* **Description of the task**
Stop after the line containing "positivity by immunohistochemistry"; retype every line of the data before it exactly, starting from the first.

· · · ·

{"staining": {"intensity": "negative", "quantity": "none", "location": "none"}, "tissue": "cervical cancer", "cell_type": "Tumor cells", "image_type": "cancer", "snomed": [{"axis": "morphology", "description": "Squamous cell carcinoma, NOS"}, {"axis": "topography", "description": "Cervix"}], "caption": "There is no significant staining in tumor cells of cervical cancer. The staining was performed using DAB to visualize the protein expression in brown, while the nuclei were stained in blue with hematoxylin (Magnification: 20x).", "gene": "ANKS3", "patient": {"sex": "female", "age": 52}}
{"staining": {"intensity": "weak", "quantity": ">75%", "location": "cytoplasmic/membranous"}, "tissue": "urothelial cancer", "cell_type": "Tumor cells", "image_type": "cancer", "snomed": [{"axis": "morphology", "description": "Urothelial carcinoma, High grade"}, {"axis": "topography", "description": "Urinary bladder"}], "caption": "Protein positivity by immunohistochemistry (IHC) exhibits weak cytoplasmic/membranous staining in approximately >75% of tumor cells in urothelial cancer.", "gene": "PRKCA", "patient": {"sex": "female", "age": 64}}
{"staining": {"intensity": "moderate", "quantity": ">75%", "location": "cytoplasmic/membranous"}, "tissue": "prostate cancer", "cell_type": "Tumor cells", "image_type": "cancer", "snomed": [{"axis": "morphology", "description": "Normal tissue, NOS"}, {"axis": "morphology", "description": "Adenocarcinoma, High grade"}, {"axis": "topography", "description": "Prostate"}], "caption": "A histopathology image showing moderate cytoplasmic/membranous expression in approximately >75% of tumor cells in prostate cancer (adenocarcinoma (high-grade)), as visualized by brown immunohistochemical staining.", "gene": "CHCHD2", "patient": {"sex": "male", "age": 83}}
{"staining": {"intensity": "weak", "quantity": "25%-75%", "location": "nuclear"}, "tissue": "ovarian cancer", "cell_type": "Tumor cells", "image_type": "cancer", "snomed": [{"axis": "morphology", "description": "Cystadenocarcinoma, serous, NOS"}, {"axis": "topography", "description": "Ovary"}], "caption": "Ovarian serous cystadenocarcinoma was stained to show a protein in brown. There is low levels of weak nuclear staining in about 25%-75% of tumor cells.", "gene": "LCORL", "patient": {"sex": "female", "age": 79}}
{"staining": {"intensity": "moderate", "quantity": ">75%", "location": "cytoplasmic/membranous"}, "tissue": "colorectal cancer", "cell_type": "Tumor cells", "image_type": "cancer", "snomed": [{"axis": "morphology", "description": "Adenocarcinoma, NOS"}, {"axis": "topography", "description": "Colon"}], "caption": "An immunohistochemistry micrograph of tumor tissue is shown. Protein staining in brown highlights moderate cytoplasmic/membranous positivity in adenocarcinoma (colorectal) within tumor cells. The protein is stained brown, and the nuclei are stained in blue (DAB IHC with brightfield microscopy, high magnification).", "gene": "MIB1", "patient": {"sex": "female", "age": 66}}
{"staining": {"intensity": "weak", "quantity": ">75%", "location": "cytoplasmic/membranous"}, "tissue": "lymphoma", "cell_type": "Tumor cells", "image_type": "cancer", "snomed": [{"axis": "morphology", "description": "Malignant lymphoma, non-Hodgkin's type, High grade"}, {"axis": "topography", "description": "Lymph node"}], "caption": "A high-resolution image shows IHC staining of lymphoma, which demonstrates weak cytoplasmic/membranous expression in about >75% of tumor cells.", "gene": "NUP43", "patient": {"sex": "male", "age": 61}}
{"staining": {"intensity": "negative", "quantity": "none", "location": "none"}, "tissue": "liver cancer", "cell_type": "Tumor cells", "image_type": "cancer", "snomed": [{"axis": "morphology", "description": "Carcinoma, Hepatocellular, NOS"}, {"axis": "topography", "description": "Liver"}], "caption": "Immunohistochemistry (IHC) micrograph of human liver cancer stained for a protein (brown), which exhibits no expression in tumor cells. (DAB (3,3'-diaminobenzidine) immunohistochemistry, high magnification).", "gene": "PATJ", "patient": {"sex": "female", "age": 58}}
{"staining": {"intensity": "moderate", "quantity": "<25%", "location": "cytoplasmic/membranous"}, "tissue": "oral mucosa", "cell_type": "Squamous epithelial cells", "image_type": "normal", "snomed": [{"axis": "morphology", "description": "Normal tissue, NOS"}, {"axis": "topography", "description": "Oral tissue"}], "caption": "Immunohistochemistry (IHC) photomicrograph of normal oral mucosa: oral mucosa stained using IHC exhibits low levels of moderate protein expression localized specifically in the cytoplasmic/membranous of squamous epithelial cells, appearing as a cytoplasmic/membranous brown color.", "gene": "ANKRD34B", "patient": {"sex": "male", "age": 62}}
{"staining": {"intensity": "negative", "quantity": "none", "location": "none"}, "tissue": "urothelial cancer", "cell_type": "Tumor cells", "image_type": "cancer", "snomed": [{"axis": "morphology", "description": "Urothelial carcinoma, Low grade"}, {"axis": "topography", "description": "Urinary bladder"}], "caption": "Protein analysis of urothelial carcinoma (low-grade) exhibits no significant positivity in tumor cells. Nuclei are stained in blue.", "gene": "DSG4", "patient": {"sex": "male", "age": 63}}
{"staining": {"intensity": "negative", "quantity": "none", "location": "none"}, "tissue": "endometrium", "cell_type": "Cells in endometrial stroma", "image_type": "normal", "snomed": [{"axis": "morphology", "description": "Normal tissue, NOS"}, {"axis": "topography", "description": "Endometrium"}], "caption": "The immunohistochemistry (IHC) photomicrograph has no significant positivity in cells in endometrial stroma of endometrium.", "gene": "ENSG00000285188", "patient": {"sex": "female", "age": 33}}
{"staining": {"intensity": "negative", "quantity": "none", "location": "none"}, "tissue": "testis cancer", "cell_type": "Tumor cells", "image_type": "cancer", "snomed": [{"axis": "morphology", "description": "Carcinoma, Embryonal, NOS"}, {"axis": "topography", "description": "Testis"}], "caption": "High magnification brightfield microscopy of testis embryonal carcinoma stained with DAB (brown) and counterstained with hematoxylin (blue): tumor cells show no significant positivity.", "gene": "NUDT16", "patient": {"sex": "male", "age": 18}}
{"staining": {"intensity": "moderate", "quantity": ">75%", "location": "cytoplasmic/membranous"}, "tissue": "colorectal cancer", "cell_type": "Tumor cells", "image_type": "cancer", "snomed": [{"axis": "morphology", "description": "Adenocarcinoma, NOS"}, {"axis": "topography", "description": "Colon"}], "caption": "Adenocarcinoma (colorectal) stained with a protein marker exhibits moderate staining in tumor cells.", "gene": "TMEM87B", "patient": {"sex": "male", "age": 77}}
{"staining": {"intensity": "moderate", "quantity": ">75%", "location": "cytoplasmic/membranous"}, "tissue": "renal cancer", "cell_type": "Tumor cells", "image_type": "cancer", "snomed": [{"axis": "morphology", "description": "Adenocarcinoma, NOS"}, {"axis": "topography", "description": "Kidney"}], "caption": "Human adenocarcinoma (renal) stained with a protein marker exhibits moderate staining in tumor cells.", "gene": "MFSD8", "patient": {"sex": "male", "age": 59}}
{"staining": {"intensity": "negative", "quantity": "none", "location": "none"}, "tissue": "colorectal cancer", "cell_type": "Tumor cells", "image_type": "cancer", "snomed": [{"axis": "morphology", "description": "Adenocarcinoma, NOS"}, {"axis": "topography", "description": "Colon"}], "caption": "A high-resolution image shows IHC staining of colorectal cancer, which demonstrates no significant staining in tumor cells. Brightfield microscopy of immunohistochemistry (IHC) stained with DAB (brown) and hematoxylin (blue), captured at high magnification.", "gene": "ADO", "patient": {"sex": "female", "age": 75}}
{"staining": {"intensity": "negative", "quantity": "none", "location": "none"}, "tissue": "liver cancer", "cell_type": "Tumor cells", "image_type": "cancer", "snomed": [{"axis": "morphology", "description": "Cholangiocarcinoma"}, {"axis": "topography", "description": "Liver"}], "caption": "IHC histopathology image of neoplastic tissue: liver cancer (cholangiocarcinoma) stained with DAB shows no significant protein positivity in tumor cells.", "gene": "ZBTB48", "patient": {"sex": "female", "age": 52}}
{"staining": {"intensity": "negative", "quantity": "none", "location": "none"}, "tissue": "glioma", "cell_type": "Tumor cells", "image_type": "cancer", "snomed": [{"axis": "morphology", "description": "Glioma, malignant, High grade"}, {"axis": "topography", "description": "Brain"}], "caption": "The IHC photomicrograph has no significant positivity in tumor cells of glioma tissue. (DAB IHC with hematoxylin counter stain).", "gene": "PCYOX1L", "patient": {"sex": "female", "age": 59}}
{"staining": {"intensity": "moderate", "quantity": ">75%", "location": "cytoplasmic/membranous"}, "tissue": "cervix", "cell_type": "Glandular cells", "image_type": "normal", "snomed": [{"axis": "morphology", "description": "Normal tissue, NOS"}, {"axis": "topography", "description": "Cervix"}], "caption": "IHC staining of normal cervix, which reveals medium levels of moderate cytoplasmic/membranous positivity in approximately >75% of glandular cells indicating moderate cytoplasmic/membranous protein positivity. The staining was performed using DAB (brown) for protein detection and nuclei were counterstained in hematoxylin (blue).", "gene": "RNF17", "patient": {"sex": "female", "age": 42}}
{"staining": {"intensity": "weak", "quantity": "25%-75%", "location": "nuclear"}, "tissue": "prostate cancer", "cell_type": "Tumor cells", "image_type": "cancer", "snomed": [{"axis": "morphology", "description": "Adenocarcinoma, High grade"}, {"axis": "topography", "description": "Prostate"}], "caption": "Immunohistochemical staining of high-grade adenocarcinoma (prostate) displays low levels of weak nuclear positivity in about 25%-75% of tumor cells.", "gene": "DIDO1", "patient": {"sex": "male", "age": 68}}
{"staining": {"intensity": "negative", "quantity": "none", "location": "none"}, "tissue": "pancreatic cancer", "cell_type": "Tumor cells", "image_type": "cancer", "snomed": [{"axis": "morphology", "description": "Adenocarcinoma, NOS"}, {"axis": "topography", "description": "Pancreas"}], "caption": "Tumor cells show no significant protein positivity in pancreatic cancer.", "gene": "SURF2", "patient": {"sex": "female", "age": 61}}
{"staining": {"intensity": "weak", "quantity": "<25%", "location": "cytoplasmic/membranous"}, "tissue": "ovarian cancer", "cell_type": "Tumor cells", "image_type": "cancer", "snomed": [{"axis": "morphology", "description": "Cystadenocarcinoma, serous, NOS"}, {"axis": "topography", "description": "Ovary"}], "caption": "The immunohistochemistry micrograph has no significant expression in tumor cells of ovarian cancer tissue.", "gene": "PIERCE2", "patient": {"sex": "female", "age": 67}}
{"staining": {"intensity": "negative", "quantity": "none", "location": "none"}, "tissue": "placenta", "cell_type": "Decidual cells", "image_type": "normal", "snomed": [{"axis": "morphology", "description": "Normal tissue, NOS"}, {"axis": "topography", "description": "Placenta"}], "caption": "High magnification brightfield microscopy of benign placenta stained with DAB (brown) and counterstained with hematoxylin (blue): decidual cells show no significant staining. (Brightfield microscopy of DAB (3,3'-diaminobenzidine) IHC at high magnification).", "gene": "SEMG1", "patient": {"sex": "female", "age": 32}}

· · · ·

* **Result of the task**
{"staining": {"intensity": "negative", "quantity": "none", "location": "none"}, "tissue": "cervical cancer", "cell_type": "Tumor cells", "image_type": "cancer", "snomed": [{"axis": "morphology", "description": "Squamous cell carcinoma, NOS"}, {"axis": "topography", "description": "Cervix"}], "caption": "There is no significant staining in tumor cells of cervical cancer. The staining was performed using DAB to visualize the protein expression in brown, while the nuclei were stained in blue with hematoxylin (Magnification: 20x).", "gene": "ANKS3", "patient": {"sex": "female", "age": 52}}
{"staining": {"intensity": "weak", "quantity": ">75%", "location": "cytoplasmic/membranous"}, "tissue": "urothelial cancer", "cell_type": "Tumor cells", "image_type": "cancer", "snomed": [{"axis": "morphology", "description": "Urothelial carcinoma, High grade"}, {"axis": "topography", "description": "Urinary bladder"}], "caption": "Protein positivity by immunohistochemistry (IHC) exhibits weak cytoplasmic/membranous staining in approximately >75% of tumor cells in urothelial cancer.", "gene": "PRKCA", "patient": {"sex": "female", "age": 64}}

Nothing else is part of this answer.